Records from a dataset
== Segment start ==

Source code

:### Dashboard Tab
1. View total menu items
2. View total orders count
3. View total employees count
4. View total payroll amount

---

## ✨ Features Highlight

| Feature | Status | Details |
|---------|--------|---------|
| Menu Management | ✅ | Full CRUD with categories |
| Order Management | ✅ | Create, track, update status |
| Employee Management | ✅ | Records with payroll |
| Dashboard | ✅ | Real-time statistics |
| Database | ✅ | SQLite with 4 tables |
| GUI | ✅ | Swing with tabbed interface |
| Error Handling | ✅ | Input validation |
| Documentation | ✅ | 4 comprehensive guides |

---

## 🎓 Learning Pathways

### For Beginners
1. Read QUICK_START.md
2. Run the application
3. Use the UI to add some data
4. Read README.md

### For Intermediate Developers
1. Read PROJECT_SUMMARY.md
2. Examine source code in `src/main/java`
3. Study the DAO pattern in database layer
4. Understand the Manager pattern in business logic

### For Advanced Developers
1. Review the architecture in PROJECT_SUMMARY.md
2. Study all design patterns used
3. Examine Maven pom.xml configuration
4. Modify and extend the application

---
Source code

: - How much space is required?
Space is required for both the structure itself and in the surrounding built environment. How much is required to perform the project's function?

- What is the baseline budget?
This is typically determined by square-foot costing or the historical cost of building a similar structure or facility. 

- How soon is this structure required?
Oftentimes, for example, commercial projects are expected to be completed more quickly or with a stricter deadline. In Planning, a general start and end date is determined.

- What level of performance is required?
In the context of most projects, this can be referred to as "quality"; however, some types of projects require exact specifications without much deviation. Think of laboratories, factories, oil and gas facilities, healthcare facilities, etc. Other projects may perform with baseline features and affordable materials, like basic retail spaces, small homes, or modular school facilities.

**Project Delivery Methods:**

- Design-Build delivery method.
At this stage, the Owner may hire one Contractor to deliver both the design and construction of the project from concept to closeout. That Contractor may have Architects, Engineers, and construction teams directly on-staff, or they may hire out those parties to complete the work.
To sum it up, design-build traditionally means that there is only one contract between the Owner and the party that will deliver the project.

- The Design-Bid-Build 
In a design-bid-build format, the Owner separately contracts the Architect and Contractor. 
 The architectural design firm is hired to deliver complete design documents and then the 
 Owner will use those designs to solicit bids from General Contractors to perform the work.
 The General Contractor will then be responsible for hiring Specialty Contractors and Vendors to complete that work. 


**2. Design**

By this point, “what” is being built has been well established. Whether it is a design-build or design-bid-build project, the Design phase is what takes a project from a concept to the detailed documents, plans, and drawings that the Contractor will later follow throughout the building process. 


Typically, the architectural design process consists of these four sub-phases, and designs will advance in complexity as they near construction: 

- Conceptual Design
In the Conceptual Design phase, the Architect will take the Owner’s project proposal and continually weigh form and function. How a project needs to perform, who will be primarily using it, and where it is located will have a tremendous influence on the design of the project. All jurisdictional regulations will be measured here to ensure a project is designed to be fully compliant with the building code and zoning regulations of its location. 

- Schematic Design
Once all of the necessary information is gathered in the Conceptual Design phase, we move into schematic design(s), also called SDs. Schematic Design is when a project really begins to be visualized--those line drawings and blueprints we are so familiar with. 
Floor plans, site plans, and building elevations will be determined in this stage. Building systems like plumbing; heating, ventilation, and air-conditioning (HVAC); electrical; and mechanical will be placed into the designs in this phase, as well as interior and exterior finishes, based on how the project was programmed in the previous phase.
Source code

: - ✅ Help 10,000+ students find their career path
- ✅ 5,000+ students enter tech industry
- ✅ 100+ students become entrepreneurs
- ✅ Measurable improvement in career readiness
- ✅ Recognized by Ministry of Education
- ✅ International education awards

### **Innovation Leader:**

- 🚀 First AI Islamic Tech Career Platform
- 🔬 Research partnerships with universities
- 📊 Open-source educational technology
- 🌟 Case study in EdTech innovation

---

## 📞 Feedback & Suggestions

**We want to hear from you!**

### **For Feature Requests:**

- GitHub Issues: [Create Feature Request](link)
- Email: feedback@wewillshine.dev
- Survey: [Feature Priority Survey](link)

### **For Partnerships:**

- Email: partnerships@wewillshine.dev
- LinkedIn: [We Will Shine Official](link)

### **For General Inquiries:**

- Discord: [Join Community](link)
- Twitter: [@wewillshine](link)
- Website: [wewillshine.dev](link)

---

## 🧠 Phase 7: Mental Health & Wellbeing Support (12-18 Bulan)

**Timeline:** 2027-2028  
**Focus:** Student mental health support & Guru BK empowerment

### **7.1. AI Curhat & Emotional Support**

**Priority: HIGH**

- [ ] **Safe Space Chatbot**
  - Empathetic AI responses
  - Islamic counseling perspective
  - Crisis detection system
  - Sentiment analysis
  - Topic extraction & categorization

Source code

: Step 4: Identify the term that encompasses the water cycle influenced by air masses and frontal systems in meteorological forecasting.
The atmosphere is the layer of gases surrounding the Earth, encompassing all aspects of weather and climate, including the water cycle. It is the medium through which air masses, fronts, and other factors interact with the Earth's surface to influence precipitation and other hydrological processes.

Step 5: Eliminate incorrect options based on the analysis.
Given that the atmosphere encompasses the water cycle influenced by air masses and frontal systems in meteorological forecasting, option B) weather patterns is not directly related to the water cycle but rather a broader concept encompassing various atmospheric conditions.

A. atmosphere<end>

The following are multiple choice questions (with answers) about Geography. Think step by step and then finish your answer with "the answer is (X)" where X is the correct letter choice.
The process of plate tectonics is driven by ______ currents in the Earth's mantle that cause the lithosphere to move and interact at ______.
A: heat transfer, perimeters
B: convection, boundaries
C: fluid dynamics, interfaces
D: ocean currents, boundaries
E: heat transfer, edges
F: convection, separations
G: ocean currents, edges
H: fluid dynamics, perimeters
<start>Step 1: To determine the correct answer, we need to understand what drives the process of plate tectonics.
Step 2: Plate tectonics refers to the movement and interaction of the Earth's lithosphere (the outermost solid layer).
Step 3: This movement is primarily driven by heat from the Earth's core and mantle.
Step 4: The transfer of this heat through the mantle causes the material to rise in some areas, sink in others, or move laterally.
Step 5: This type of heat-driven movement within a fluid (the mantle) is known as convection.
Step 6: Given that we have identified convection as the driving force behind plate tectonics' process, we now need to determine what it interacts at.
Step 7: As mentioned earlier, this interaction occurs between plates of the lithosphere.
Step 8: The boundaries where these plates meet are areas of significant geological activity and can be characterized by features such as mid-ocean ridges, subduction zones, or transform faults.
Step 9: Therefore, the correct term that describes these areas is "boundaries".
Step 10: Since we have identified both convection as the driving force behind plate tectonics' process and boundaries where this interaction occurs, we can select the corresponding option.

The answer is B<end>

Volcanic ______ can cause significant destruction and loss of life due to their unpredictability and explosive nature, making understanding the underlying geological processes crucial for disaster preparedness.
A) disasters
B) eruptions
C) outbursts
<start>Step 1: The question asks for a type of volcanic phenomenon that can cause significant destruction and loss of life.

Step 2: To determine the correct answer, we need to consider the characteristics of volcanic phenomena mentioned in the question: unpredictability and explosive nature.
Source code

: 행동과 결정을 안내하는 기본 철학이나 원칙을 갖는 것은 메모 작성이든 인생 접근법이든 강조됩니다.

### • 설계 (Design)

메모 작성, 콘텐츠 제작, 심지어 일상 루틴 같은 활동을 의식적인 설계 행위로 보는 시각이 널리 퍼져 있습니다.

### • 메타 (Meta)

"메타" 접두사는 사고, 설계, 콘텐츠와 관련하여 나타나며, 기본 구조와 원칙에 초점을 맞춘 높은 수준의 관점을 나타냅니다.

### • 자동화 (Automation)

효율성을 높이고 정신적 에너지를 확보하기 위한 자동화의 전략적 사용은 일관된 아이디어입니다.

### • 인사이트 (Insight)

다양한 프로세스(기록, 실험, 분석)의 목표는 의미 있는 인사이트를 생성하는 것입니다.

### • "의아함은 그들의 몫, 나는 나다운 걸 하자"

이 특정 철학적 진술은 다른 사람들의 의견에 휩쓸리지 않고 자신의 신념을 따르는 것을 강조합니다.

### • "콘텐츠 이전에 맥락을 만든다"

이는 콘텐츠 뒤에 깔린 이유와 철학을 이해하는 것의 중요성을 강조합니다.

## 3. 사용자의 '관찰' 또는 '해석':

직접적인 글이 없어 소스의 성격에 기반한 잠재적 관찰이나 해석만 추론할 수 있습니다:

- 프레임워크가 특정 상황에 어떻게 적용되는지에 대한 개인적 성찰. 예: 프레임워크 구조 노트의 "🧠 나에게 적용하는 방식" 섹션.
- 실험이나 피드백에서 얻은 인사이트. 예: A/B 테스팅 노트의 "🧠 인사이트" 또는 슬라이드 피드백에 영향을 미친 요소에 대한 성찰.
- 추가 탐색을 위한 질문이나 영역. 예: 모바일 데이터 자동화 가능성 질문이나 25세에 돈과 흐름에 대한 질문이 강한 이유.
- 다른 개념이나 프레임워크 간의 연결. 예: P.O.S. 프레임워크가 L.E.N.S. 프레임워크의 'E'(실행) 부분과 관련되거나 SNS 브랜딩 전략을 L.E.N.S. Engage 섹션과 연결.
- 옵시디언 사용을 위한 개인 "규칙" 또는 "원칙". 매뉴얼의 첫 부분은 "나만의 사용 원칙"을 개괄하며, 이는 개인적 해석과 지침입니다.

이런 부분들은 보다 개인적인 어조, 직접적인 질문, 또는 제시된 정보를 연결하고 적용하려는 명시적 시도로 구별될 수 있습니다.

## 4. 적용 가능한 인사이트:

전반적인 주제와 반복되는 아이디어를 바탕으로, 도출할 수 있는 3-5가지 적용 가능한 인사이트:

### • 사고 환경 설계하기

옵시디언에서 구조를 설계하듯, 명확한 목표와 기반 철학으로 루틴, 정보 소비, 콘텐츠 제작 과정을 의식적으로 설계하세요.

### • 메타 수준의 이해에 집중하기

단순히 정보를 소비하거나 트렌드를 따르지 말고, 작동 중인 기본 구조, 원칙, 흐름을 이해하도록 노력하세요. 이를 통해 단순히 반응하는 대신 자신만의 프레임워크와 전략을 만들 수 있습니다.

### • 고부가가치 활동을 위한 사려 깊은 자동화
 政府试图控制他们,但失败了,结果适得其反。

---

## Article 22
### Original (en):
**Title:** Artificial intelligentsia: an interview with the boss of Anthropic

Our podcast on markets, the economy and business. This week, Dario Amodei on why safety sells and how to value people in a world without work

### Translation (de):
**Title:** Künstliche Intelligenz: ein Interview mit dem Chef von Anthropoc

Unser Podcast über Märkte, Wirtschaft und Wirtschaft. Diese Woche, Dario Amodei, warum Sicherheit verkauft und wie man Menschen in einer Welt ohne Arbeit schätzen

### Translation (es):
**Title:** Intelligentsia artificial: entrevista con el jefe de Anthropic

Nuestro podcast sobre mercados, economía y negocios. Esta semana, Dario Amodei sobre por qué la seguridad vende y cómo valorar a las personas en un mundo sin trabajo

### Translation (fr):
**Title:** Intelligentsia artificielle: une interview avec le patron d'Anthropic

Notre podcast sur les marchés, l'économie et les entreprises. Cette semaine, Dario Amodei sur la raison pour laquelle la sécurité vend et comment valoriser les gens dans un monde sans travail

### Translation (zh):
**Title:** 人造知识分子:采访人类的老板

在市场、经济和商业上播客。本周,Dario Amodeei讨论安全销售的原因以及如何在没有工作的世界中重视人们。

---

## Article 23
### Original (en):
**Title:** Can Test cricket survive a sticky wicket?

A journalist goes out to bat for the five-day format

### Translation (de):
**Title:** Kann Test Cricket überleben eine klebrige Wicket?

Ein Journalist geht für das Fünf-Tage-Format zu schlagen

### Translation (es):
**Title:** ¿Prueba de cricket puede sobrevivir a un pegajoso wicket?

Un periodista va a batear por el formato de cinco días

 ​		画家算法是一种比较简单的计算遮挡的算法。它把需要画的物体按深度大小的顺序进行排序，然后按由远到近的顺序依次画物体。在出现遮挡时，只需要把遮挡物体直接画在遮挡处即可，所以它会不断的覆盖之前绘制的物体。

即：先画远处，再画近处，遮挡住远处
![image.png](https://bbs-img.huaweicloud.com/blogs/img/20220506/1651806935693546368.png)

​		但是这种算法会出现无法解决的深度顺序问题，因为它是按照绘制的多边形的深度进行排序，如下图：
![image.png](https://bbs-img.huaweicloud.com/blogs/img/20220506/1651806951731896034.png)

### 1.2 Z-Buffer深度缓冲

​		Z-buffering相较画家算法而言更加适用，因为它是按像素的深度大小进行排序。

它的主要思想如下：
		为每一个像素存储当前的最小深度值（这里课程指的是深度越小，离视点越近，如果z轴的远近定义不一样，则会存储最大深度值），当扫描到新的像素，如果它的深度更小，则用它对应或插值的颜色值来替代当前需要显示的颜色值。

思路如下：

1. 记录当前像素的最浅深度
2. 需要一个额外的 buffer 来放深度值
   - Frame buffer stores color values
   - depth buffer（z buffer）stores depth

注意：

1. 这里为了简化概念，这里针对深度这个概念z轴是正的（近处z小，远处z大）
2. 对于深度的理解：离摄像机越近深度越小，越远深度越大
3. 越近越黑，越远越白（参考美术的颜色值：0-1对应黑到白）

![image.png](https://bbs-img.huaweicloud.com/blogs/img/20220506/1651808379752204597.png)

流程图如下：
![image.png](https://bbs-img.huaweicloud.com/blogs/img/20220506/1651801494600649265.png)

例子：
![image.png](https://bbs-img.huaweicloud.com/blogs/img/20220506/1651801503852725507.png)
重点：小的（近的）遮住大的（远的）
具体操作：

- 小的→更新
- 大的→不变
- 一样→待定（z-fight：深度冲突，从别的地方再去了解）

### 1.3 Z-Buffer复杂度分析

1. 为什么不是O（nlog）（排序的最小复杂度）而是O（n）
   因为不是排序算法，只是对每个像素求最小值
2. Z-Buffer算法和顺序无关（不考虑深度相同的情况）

== Segment end ==

◆ Written task
Arrange the lines of the records as a JSON list of strings, one string per line and omitting blank lines, starting with the line that contains "即：先画远处，再画近处，遮挡住远处" and continuing through the end of the records, both ends included.

◆ Solved exercise
[
  "即：先画远处，再画近处，遮挡住远处",
  "![image.png](https://bbs-img.huaweicloud.com/blogs/img/20220506/1651806935693546368.png)",
  "​\t\t但是这种算法会出现无法解决的深度顺序问题，因为它是按照绘制的多边形的深度进行排序，如下图：",
  "![image.png](https://bbs-img.huaweicloud.com/blogs/img/20220506/1651806951731896034.png)",
  "### 1.2 Z-Buffer深度缓冲",
  "​\t\tZ-buffering相较画家算法而言更加适用，因为它是按像素的深度大小进行排序。",
  "它的主要思想如下：",
  "\t\t为每一个像素存储当前的最小深度值（这里课程指的是深度越小，离视点越近，如果z轴的远近定义不一样，则会存储最大深度值），当扫描到新的像素，如果它的深度更小，则用它对应或插值的颜色值来替代当前需要显示的颜色值。",
  "思路如下：",
  "1. 记录当前像素的最浅深度",
  "2. 需要一个额外的 buffer 来放深度值",
  "   - Frame buffer stores color values",
  "   - depth buffer（z buffer）stores depth",
  "注意：",
  "1. 这里为了简化概念，这里针对深度这个概念z轴是正的（近处z小，远处z大）",
  "2. 对于深度的理解：离摄像机越近深度越小，越远深度越大",
  "3. 越近越黑，越远越白（参考美术的颜色值：0-1对应黑到白）",
  "![image.png](https://bbs-img.huaweicloud.com/blogs/img/20220506/1651808379752204597.png)",
  "流程图如下：",
  "![image.png](https://bbs-img.huaweicloud.com/blogs/img/20220506/1651801494600649265.png)",
  "例子：",
  "![image.png](https://bbs-img.huaweicloud.com/blogs/img/20220506/1651801503852725507.png)",
  "重点：小的（近的）遮住大的（远的）",
  "具体操作：",
  "- 小的→更新",
  "- 大的→不变",
  "- 一样→待定（z-fight：深度冲突，从别的地方再去了解）",
  "### 1.3 Z-Buffer复杂度分析",
  "1. 为什么不是O（nlog）（排序的最小复杂度）而是O（n）",
  "   因为不是排序算法，只是对每个像素求最小值",
  "2. Z-Buffer算法和顺序无关（不考虑深度相同的情况）"
]